Home Divertissement[신간] Un psaume écrit en partageant joies et peines avec Sima… Jeong Il-geun « Il est temps de lire un poème »

[신간] Un psaume écrit en partageant joies et peines avec Sima… Jeong Il-geun « Il est temps de lire un poème »

by Antoine Girard

Publié le 3 janvier 2026 à 07h11. Le poète Jeong Il-geun dévoile son quinzième recueil, explorant la poésie comme une force à la fois magique et exigeante, tandis que les œuvres complètes du critique de danse Jo Dong-hwa sont enfin réunies en trois volumes.

  • Le poète Jeong Il-geun publie son nouveau recueil, fruit d’une collaboration singulière avec une entité qu’il nomme “Shima”.
  • Les écrits du critique de danse de première génération, Jo Dong-hwa, sont rassemblés dans une collection exhaustive en trois volumes.
  • Ces publications offrent un aperçu précieux de la pensée et de la création de deux figures importantes de la scène artistique coréenne.

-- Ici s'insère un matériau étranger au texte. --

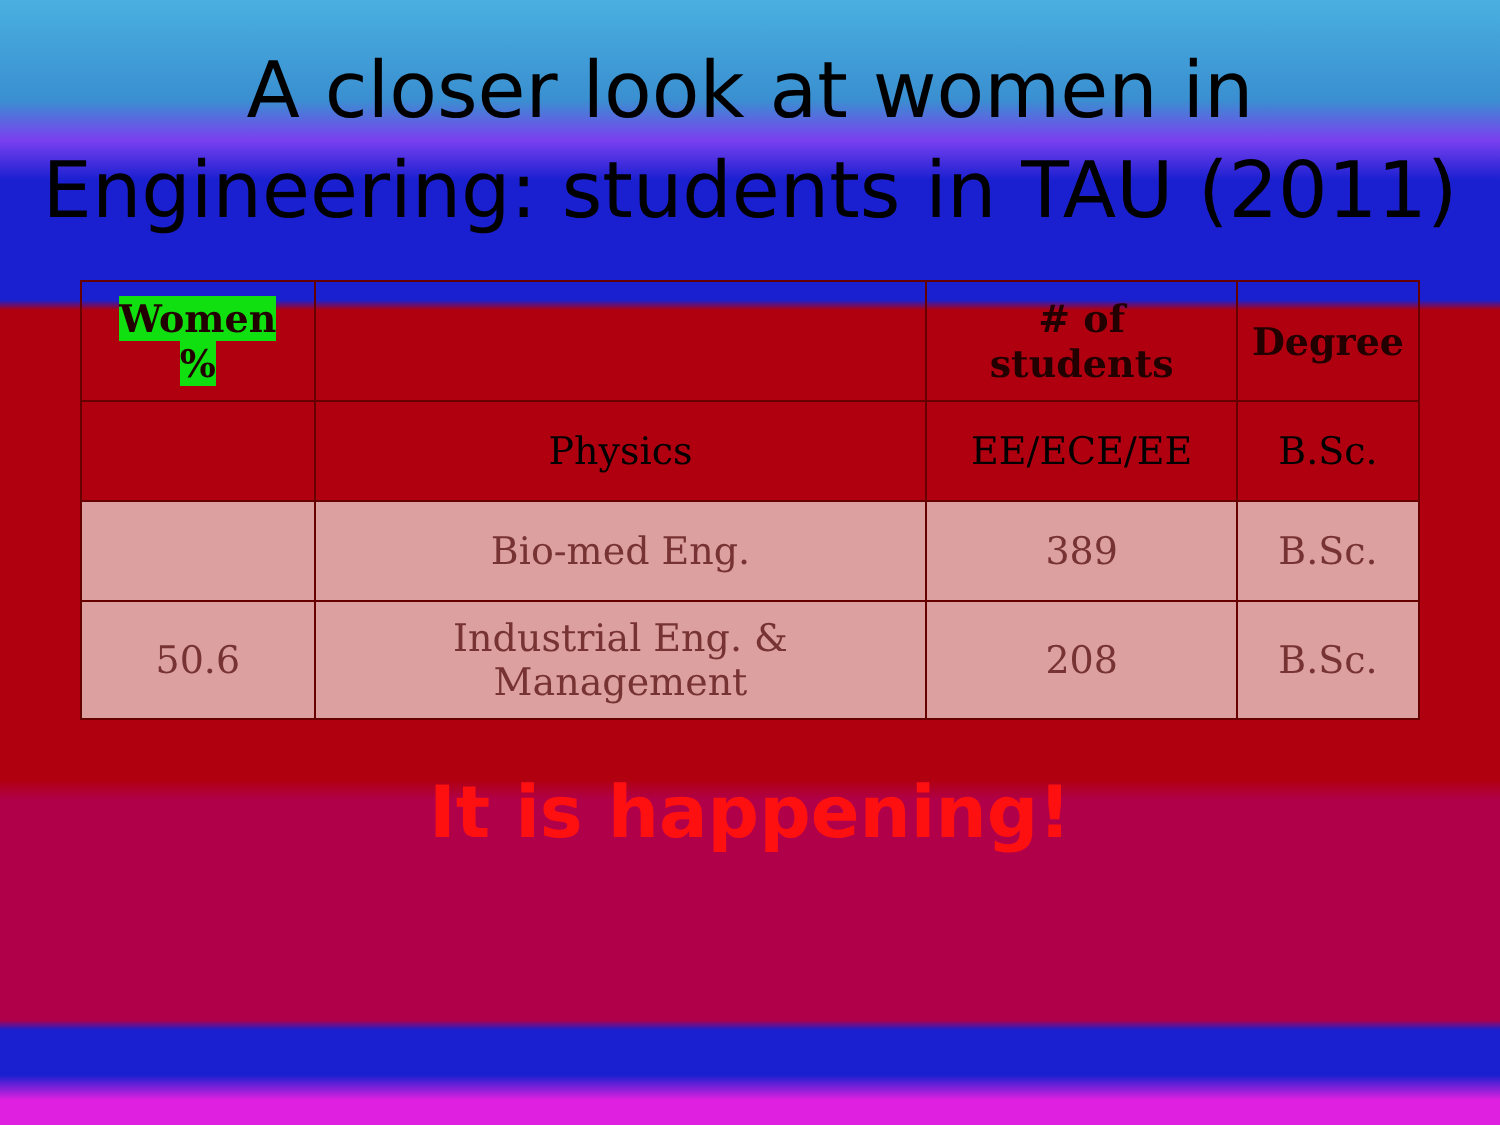A closer look at women in Engineering: students in TAU (2011)
| Women % | | # of students | Degree |
| --- | --- | --- | --- |
| | Physics | EE/ECE/EE | B.Sc. |
| | Bio-med Eng. | 389 | B.Sc. |
| 50.6 | Industrial Eng. & Management | 208 | B.Sc. |
It is happening!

Jeong Il-geun, connu pour son style poétique lyrique ancré dans le quotidien, revient avec un recueil qui explore les méandres de l’inspiration. L’auteur décrit une expérience particulière : l’apparition de “Shima”, une sorte de démon de la poésie, qui lui souffle des mots et des vers avant de disparaître. Cette collaboration inattendue a donné naissance à 62 psaumes inclus dans ce nouvel ouvrage.

« J’ai ouvert les yeux et regardé l’horloge, et il restait encore un peu de temps pour aujourd’hui, 23h56// Comme je suis reconnaissant pour cela, qu’aujourd’hui ne soit pas fini// qu’il soit encore temps de prier// qu’il soit encore temps de lire un poème »

Jeong Il-geun, extrait de « Un poème à 23h56 »

Pour Jeong Il-geun, la poésie est bien plus qu’un simple exercice d’écriture : c’est une “sorte de pouvoir magique” qui suscite l’envie de créer. Il la considère comme une passion irrésistible, une tentation à laquelle il ne peut résister. Il explique dans « Les mots du poète » : « Shima (le démon de la poésie) est venu. C’était ma première fois. Je ne voulais pas l’éviter » et « je laisse ici une trace de l’amour et de la haine que j’ai partagés avec Shima pendant 22 jours ».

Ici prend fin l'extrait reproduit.